What you should do: Please report each line in the items below that contains the word "slice".

━━━ Records for the task

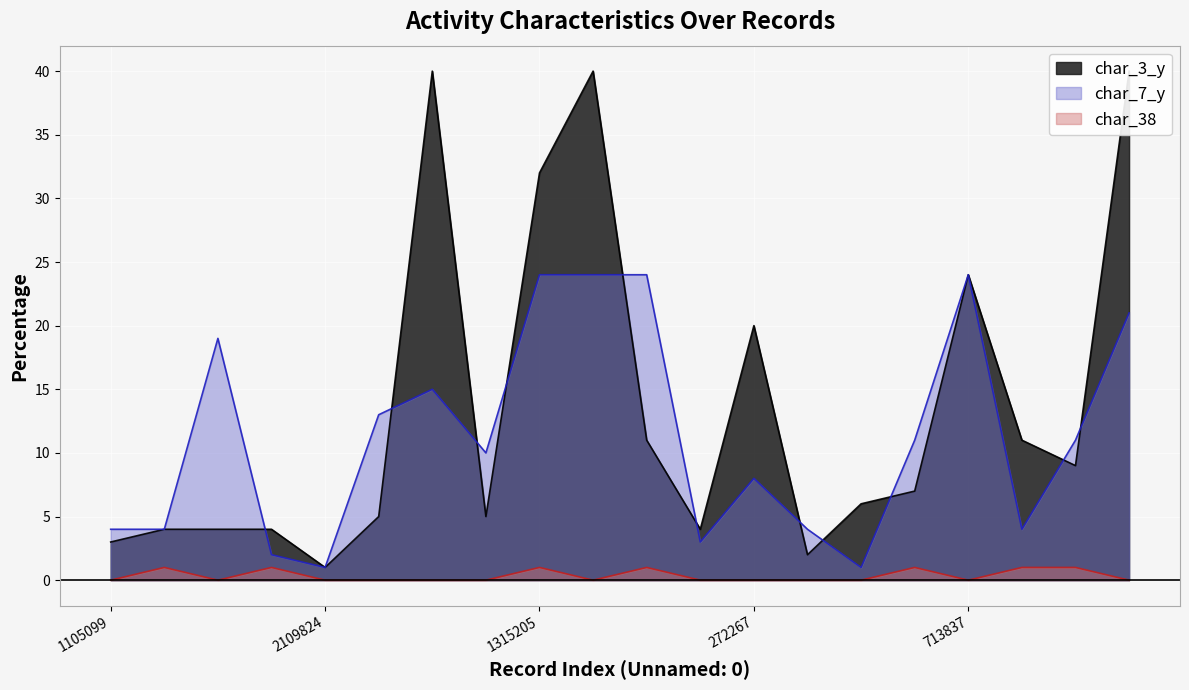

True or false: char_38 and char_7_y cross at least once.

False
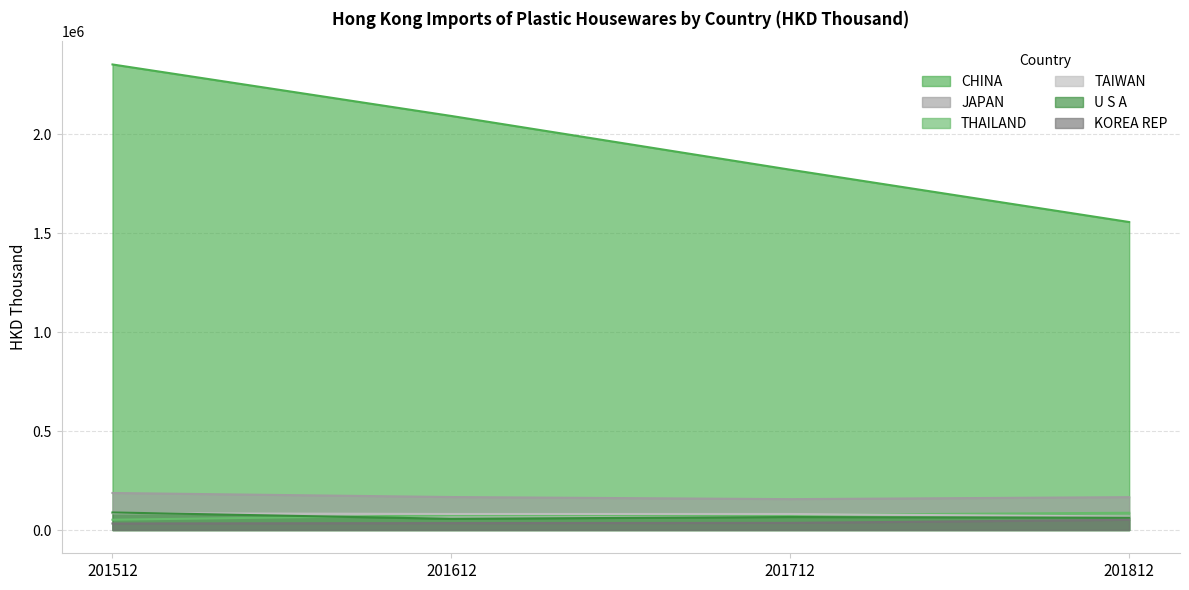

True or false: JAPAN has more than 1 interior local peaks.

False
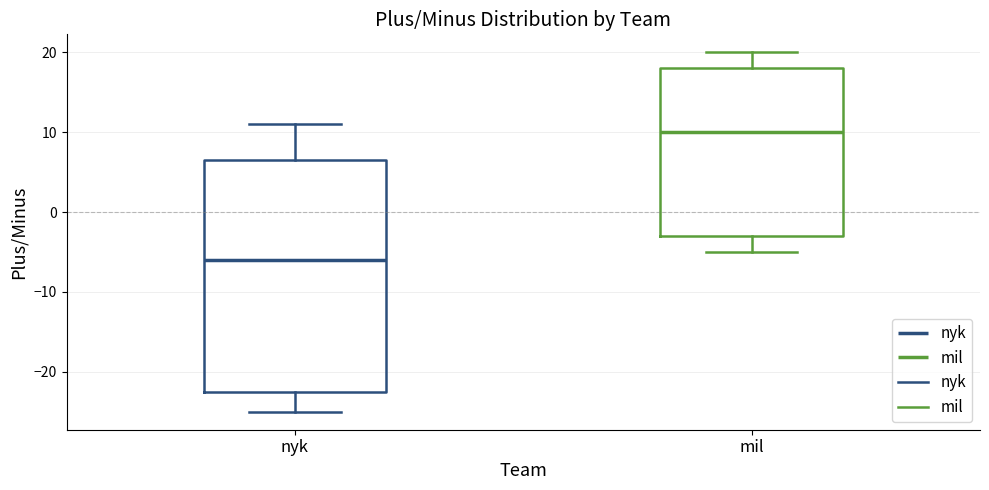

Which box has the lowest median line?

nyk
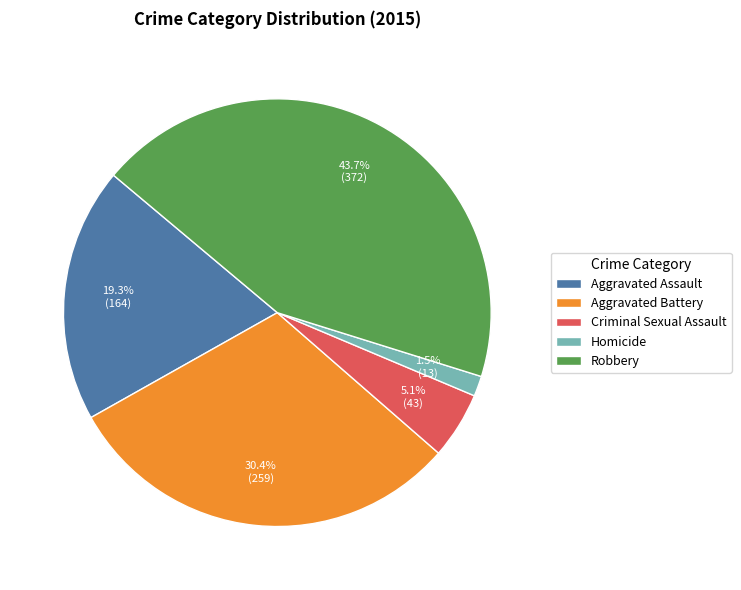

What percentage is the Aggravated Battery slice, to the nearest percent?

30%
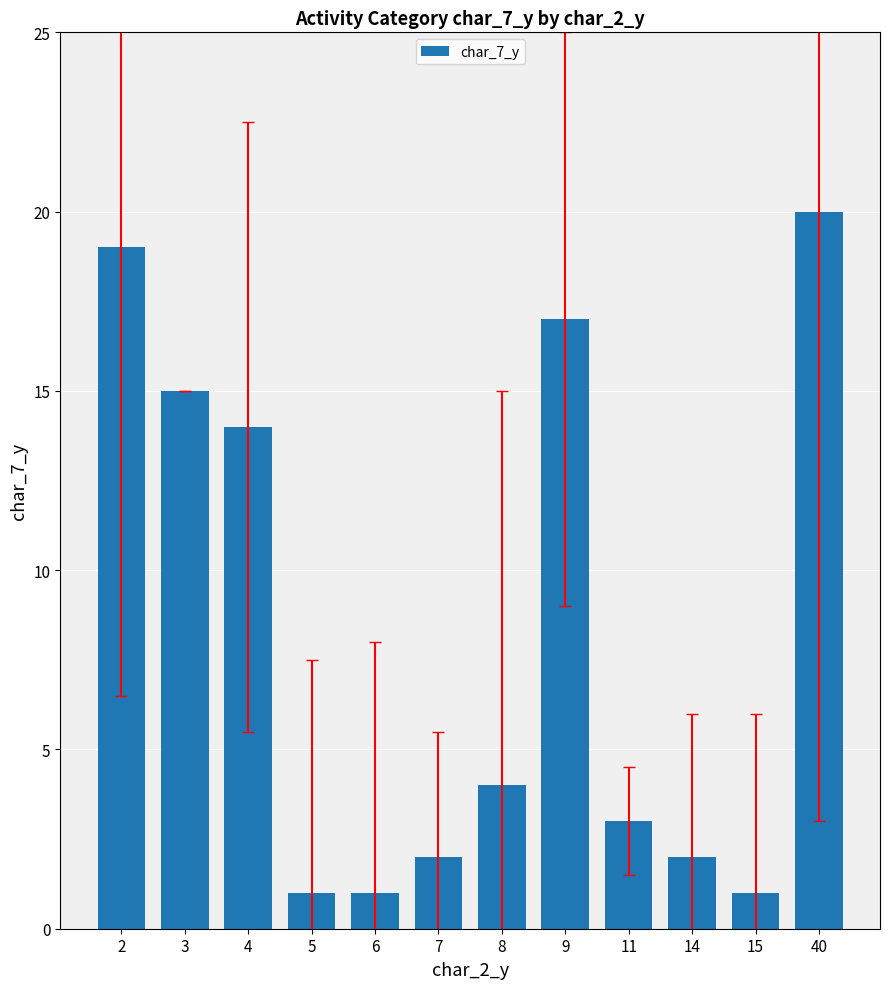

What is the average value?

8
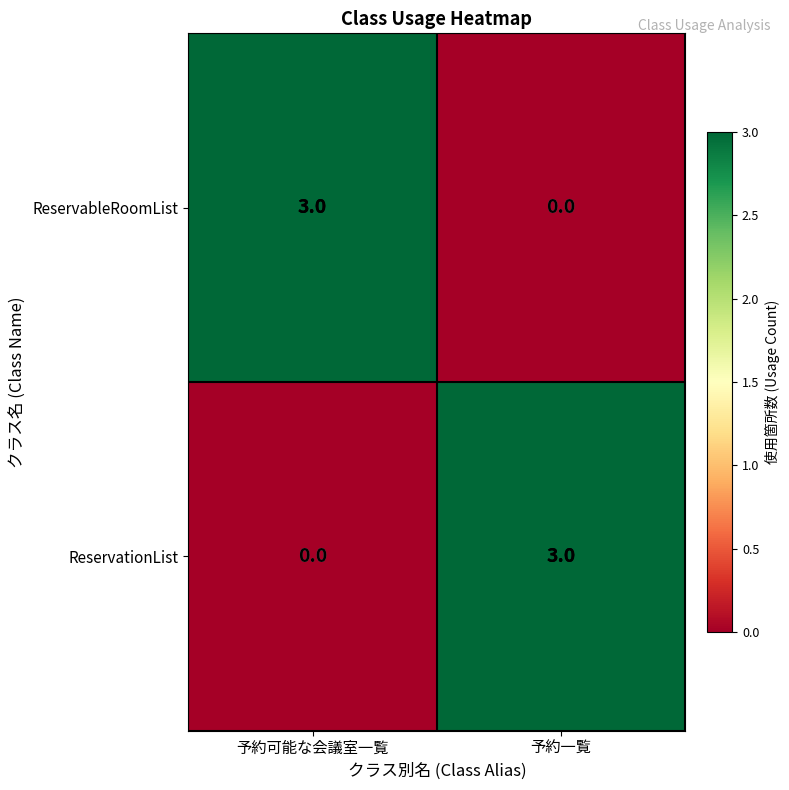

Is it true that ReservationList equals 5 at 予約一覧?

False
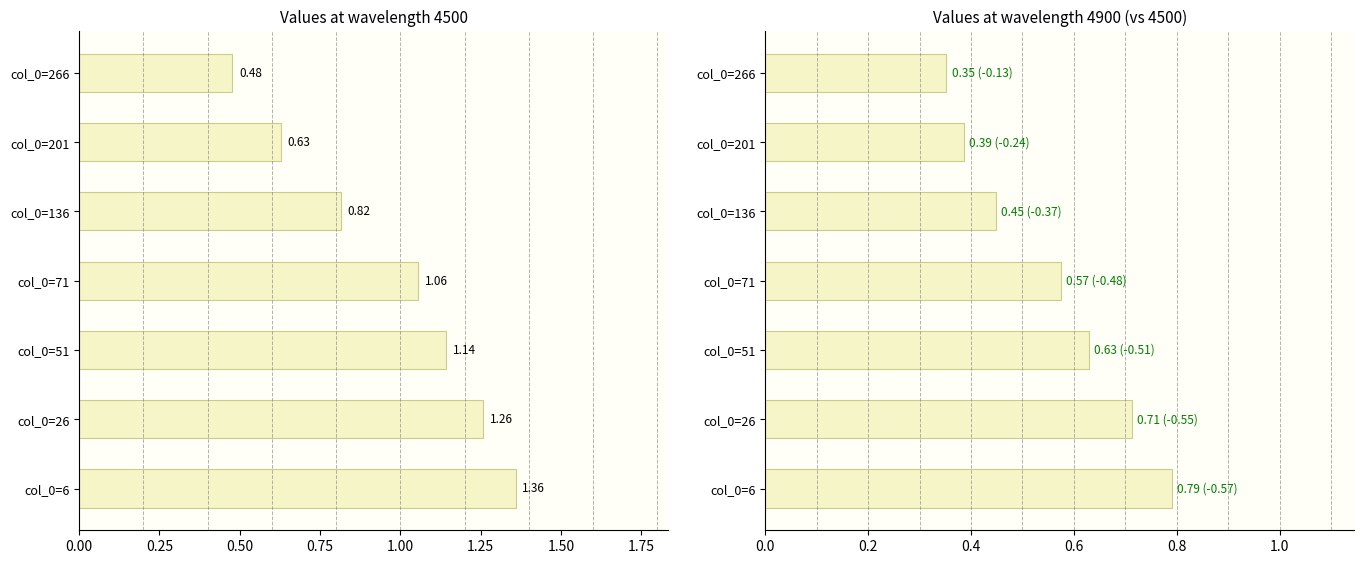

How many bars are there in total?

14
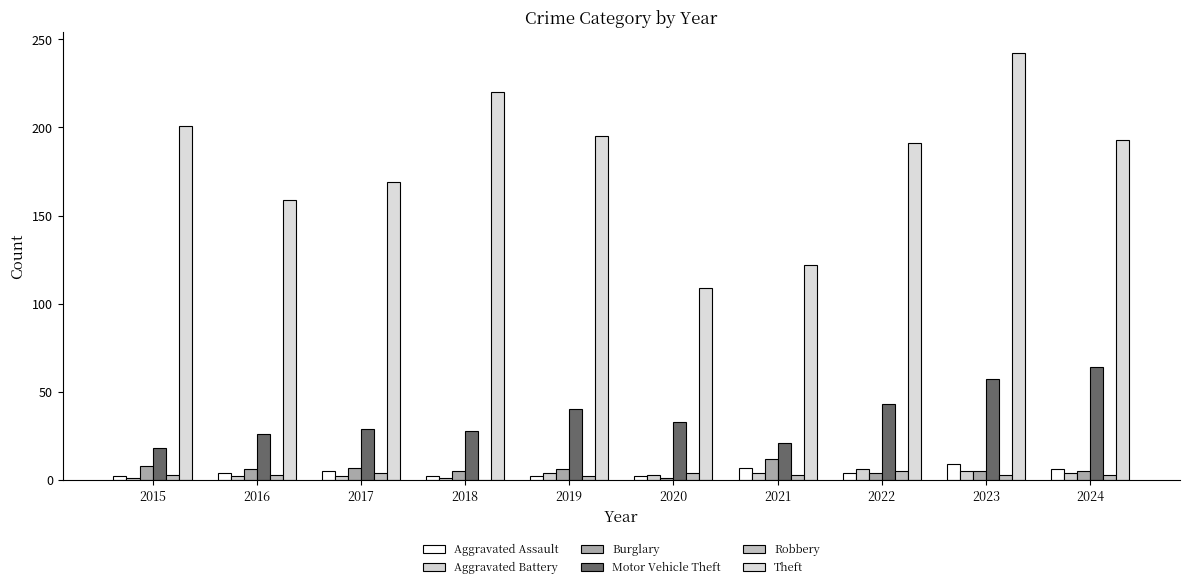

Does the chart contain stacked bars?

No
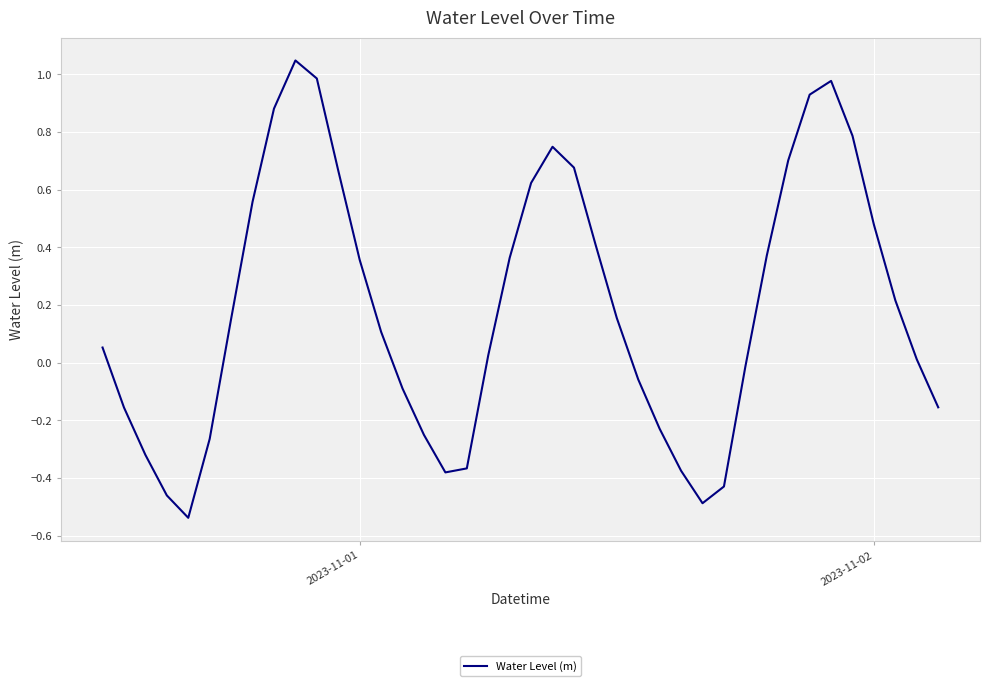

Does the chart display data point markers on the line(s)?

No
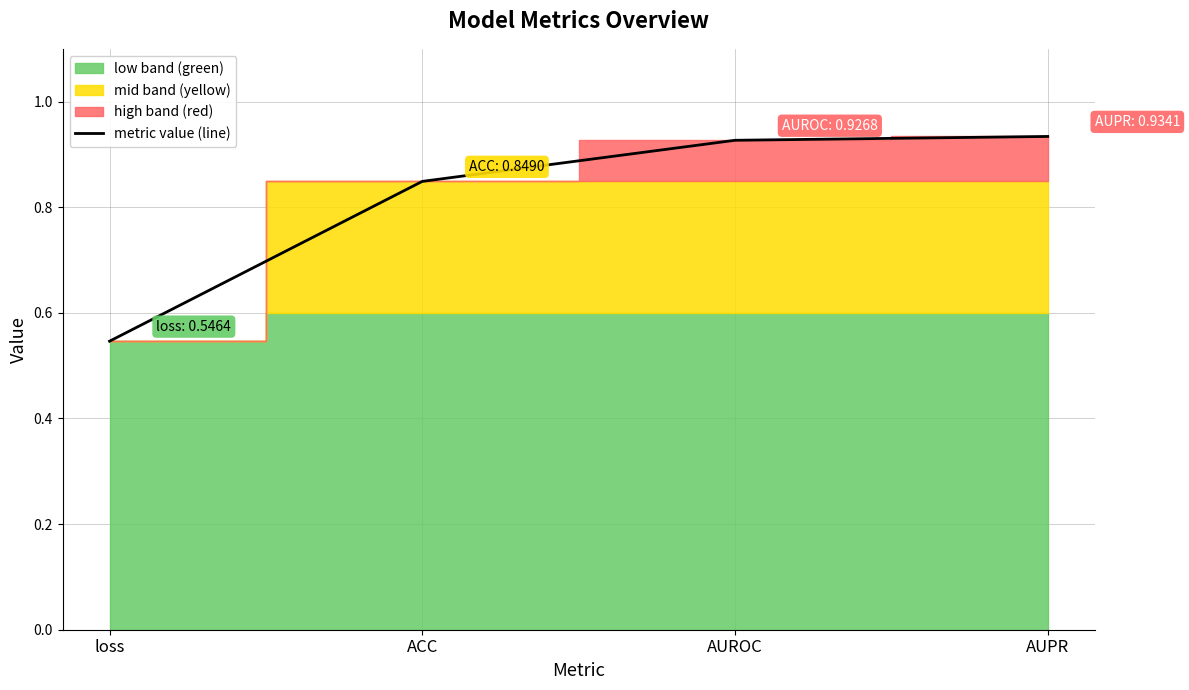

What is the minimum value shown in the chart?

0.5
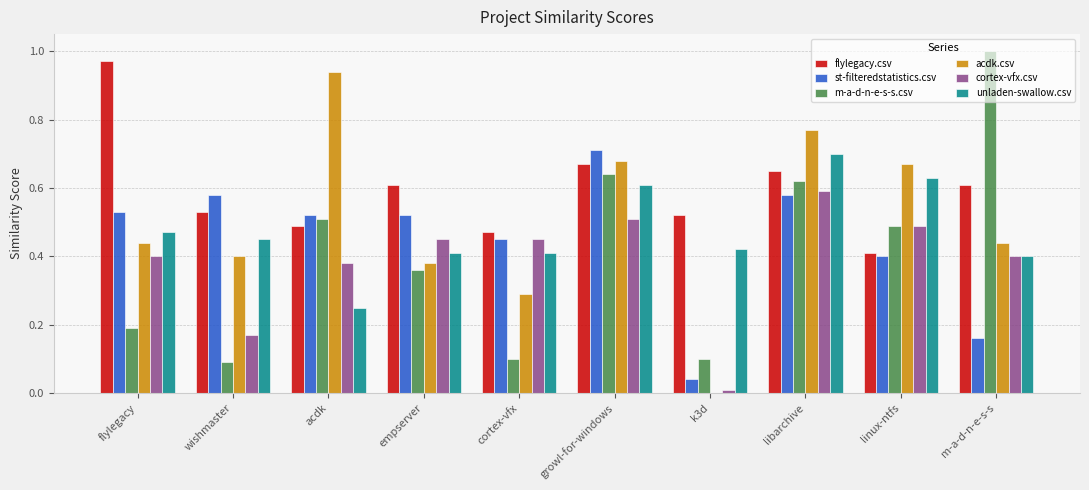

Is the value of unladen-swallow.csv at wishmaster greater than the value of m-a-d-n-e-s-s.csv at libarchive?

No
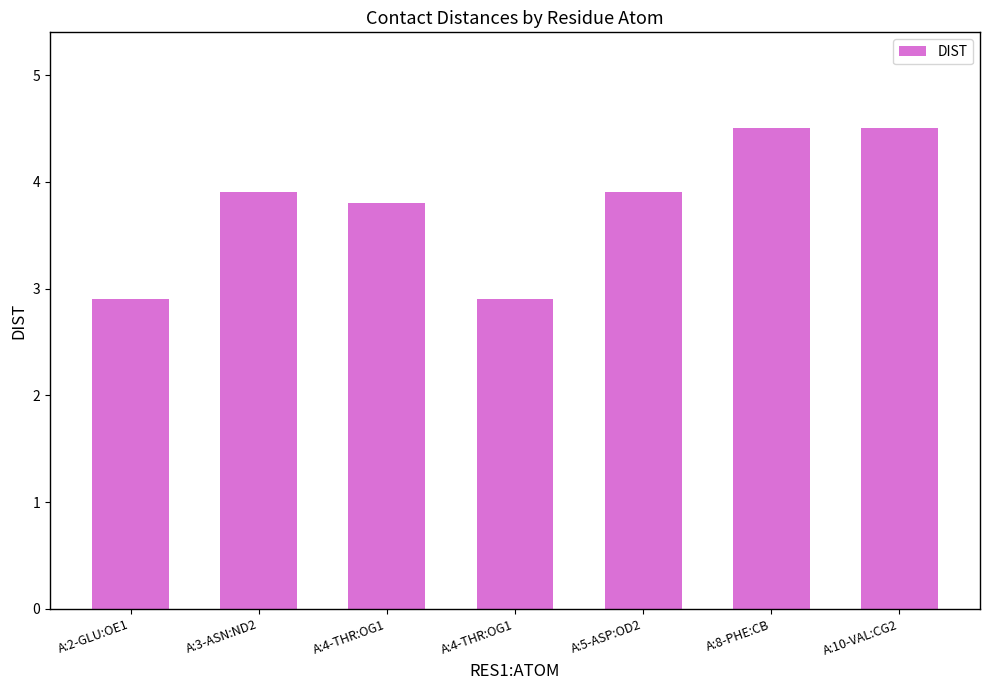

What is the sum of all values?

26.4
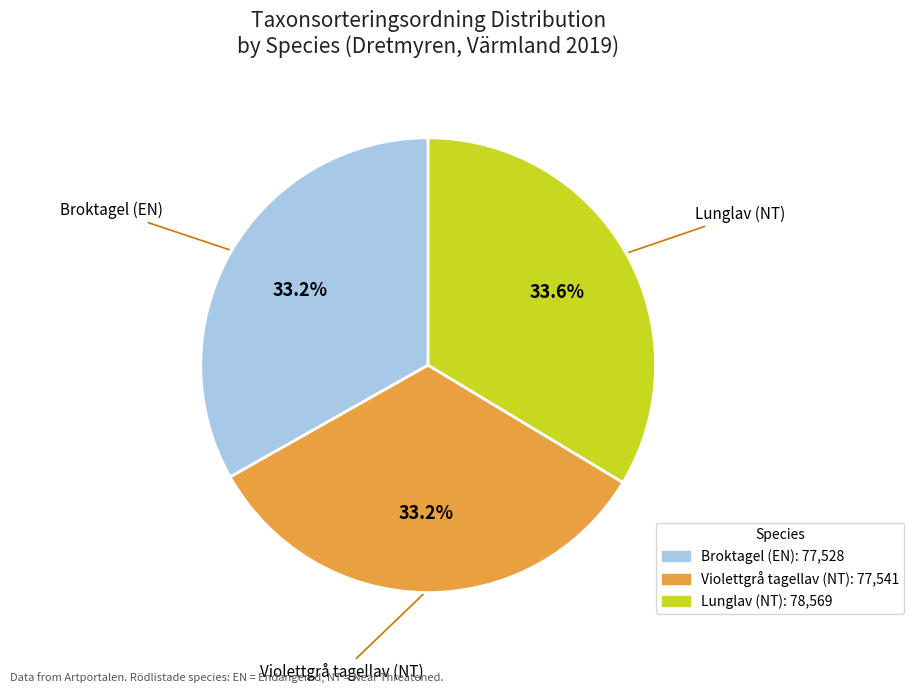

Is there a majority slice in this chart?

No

━━━━━━

Problem solution:
What percentage is the Aggravated Battery slice, to the nearest percent?
Is there a majority slice in this chart?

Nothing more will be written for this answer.